Installing R in OS X (Build from Source)
You can update by simply installing the newer version of R. You do not have to uninstall previous versions.

  1. Download R.
    Note: Do NOT use a newer version as Rserve will NOT work with it.
  2. Be sure that the downloaded file is not in a folder containing a space in the name (like My Downloads) - It will not work. Open a terminal window and cd to the folder containing the file.
  3. Unpack it by typing 'tar zxvf R-2.4.1.tar.gz' (or whatever the filename is)
  4. CD into the unpacked directory (R-2.4.1 in this case). This directory should contain make and configure files.
  5. If you're using OS 10.4 (Tiger), issue the command 'sudo gcc_select 3.3' to force the use of gcc 3.3.
  6. Issue the command './configure'
  7. Issue the command 'make'
  8. Issue the command 'sudo chmod -R g+w /Library/Frameworks/R.framework' to change file permissions.
  9. Issue the command 'sudo make install'


Installing Rserve in OS X

  1. Download Rserve
  2. Open a terminal window and navigate to the directory containing the downloaded
    Rserve
    file. Type
    R CMD INSTALL Rserve_0.4-3.tar.gz


Updating Bioconductor packages in OS X (Command Line - RECOMMENDED)
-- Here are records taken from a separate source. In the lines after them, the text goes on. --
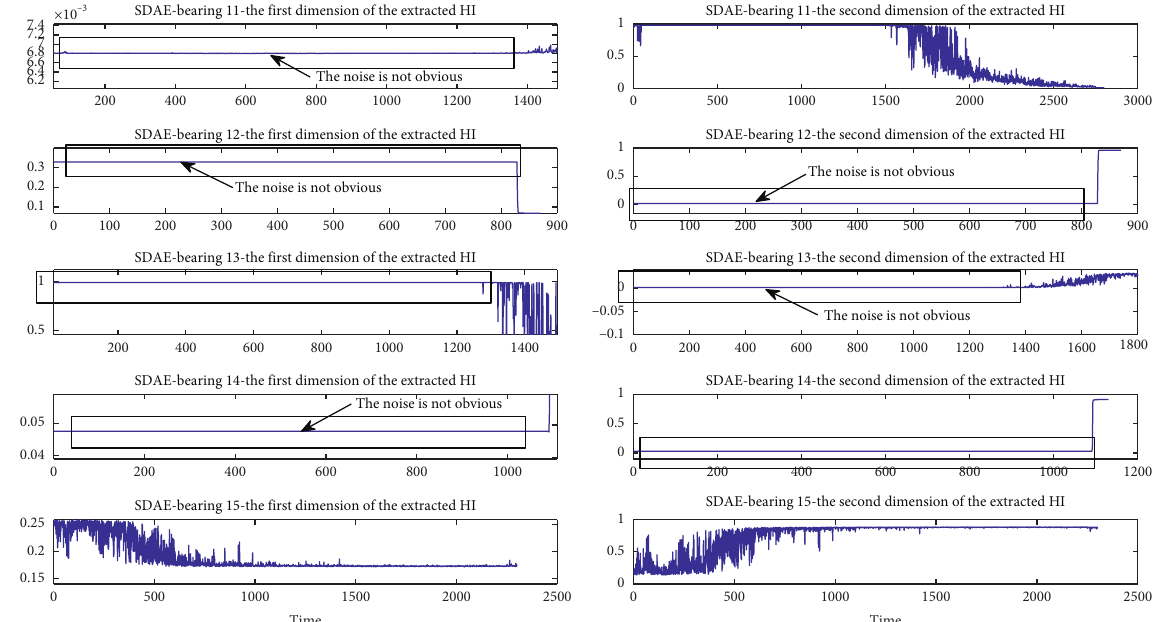
Figure 11: Extracted two-dimensional degradation features for bearings 11–15 through the final hidden layer by using the the horizontal axis. However, in Figure 14(c), many data points are scattered because there is massive noise in Figure 8 when the SAE is used. Thus, the feature extraction of the SDAE is superior to that of the SAE.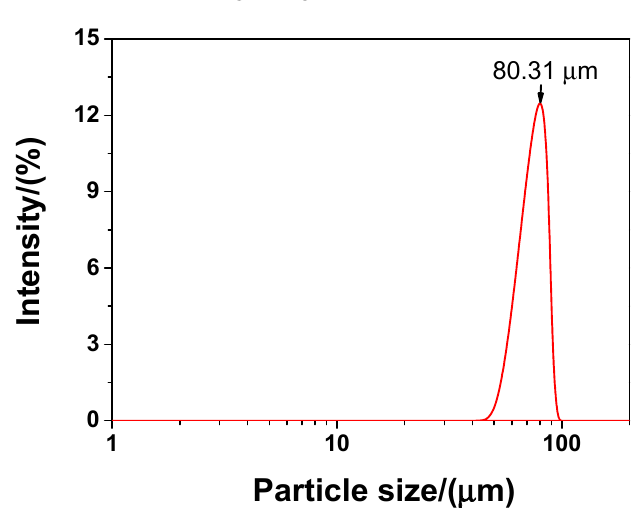
Figure 2. The grading curve of the silica sand.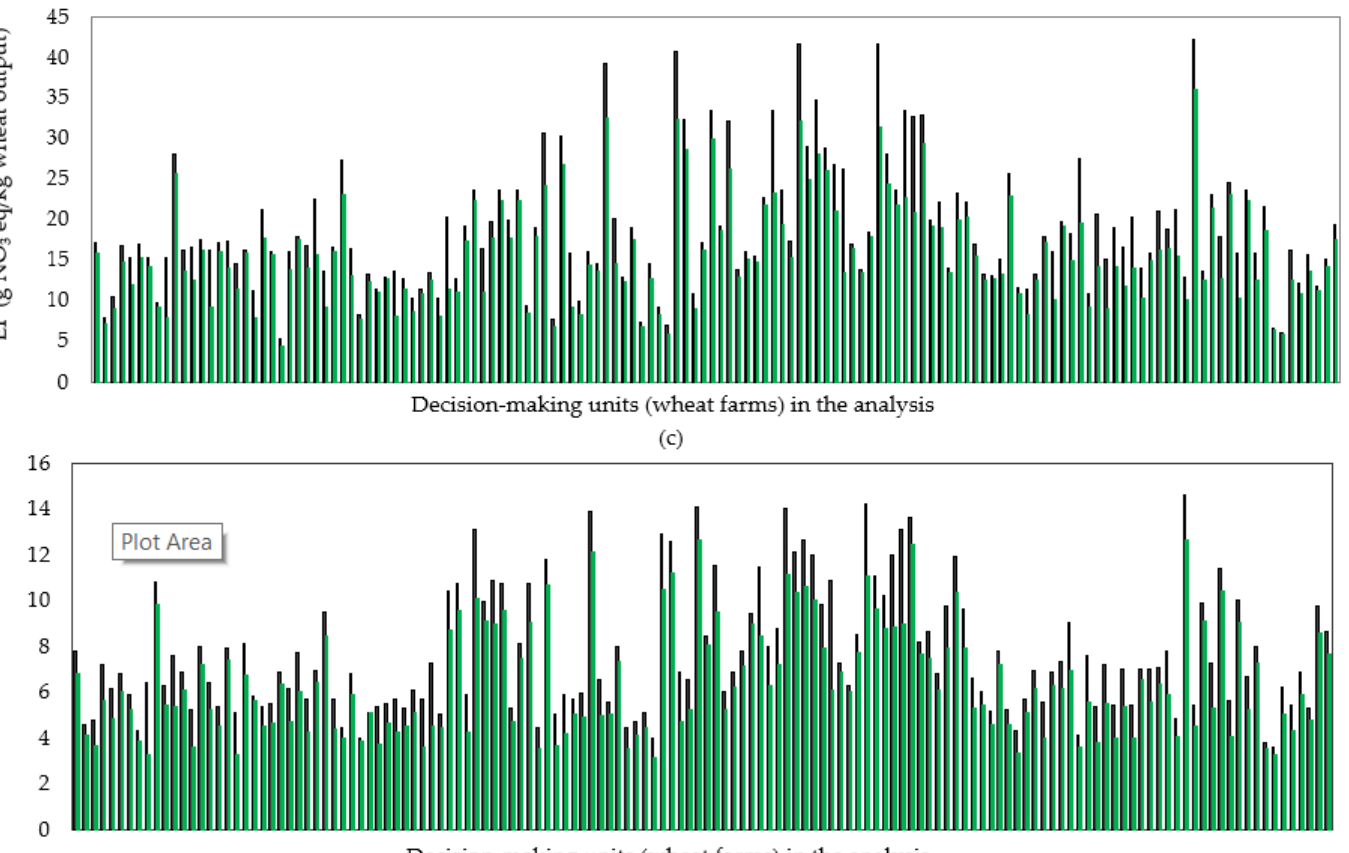
Figure 3. Environmental impact-potentials of inefficient farms and virtual targets for 1 kg wheat production (( a ) GWP: Global Warming Potential, ( b ) AP: Acidification Potential, ( c ) EP: Eutrophication Potential, ( d ) NRE: Non-renewable Energy Use).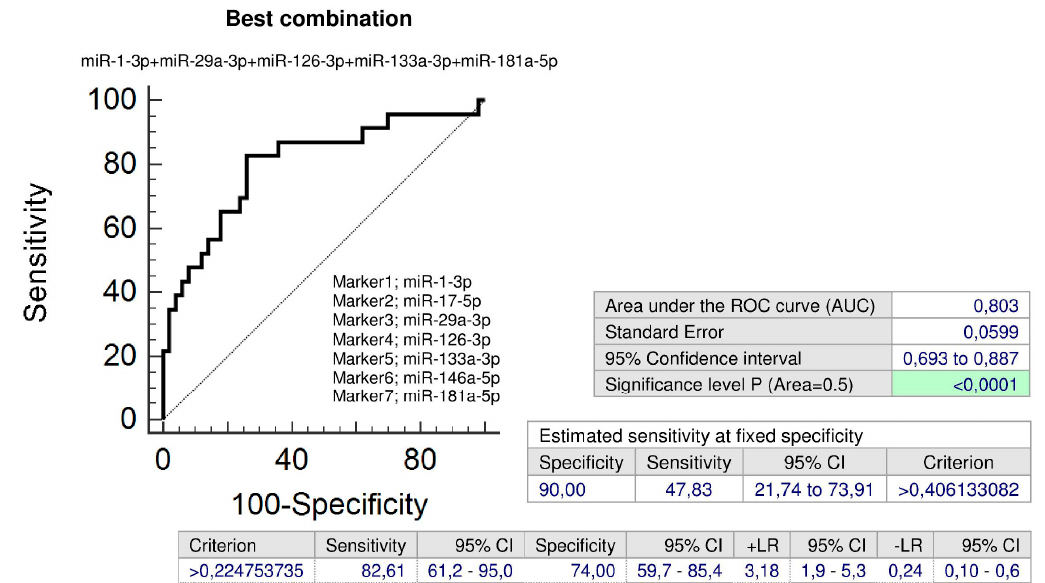
Figure 7. Combined postnatal screening of microRNAs in the identification of children with normal postnatal clinical findings descending from GH pregnancies. Postnatal combined screening of miR-1-3p, miR-29a-3p, miR-126-3p, miR-133a-3p and miR-181a-5p showed the highest accuracy for the identification of children with normal clinical findings with a prior exposure to GH at a higher risk of later development of cardiovascular/cerebrovascular diseases.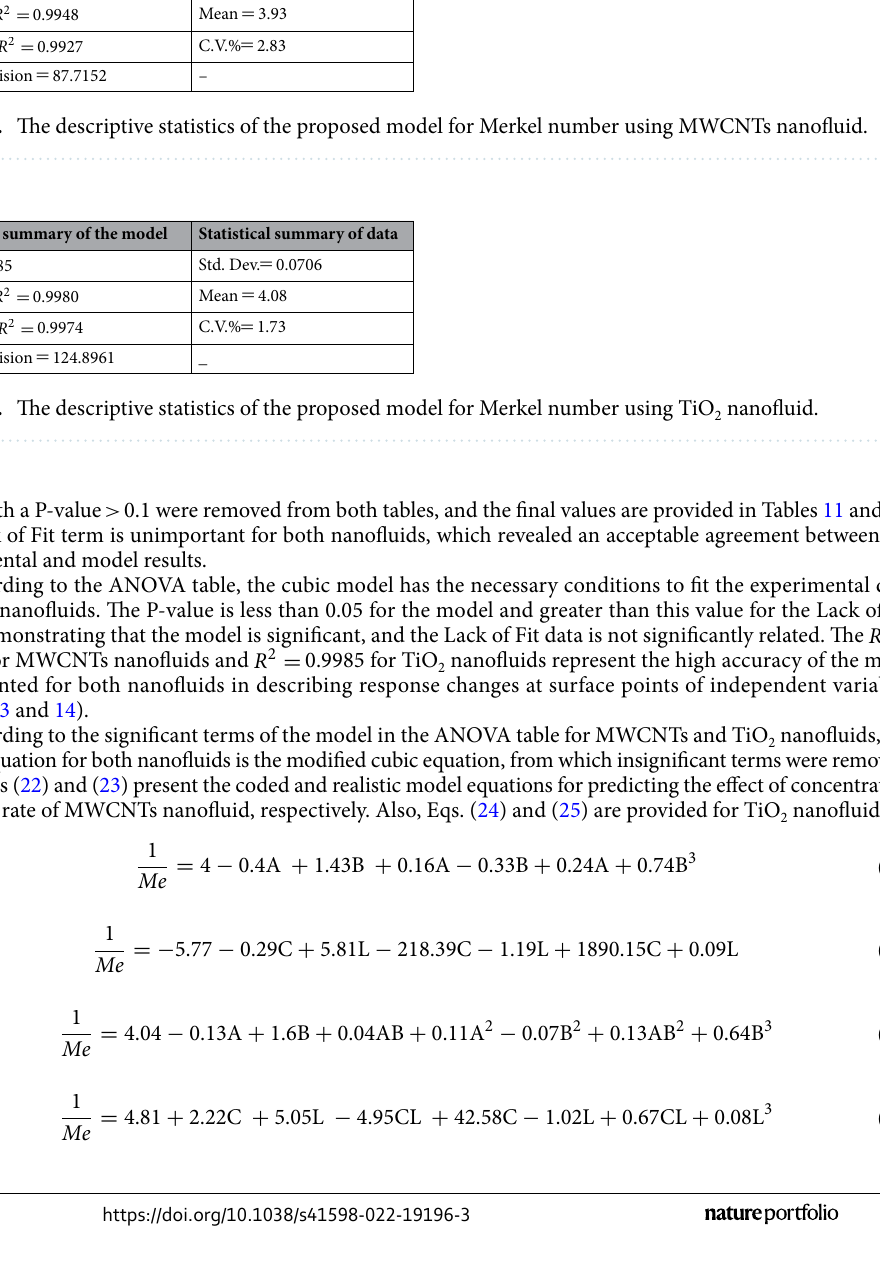
Statistical summary of the model Statistical summary of data R 2 = 0.9959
  1. Download the latest version of the package (devel) from Bioconductor
  2. Open a Terminal window. This can be found at
    /Applications/Utilities/Terminal
    . Navigate to the downloaded file. For instance: if you downloaded the file to the desktop, type
    cd /Users/yourusername/Desktop
    and hit return. The prompt should now read
    MyComputer:~/Desktop username$
    To install the package, type
    R CMD INSTALL rama_1.4.0.tar.gz (or bridge_1.4.0.tar.gz)


Updating Bioconductor packages in OS X (Drag & Drop)

  1. Download the latest version of the package (devel) from Bioconductor
  2. Unpack the gzipped file.
  3. Replace the old rama directory with your new one in '/Library/Frameworks/R.framework/Versions/Current/Resources/library'

    Note: You may have to chmod your file permissions depending on your installation.


Running Rserve in OS X

1. Open a terminal instance. Type
R CMD Rserve



7. References


1. Gottardo R, Raftery AE, Yeung KY, Bumgarner RE: Robust estimation of cDNA microarray intensities with replicates. Journal of the American Statistical Association 2006, 101(473):30-40.

2. Gottardo R, Raftery AE, Yeung KY, Bumgarner RE: Bayesian Robust Inference for Differential Gene Expression in cDNA Microarrays with Multiple Samples. To appear in Biometrics 2006.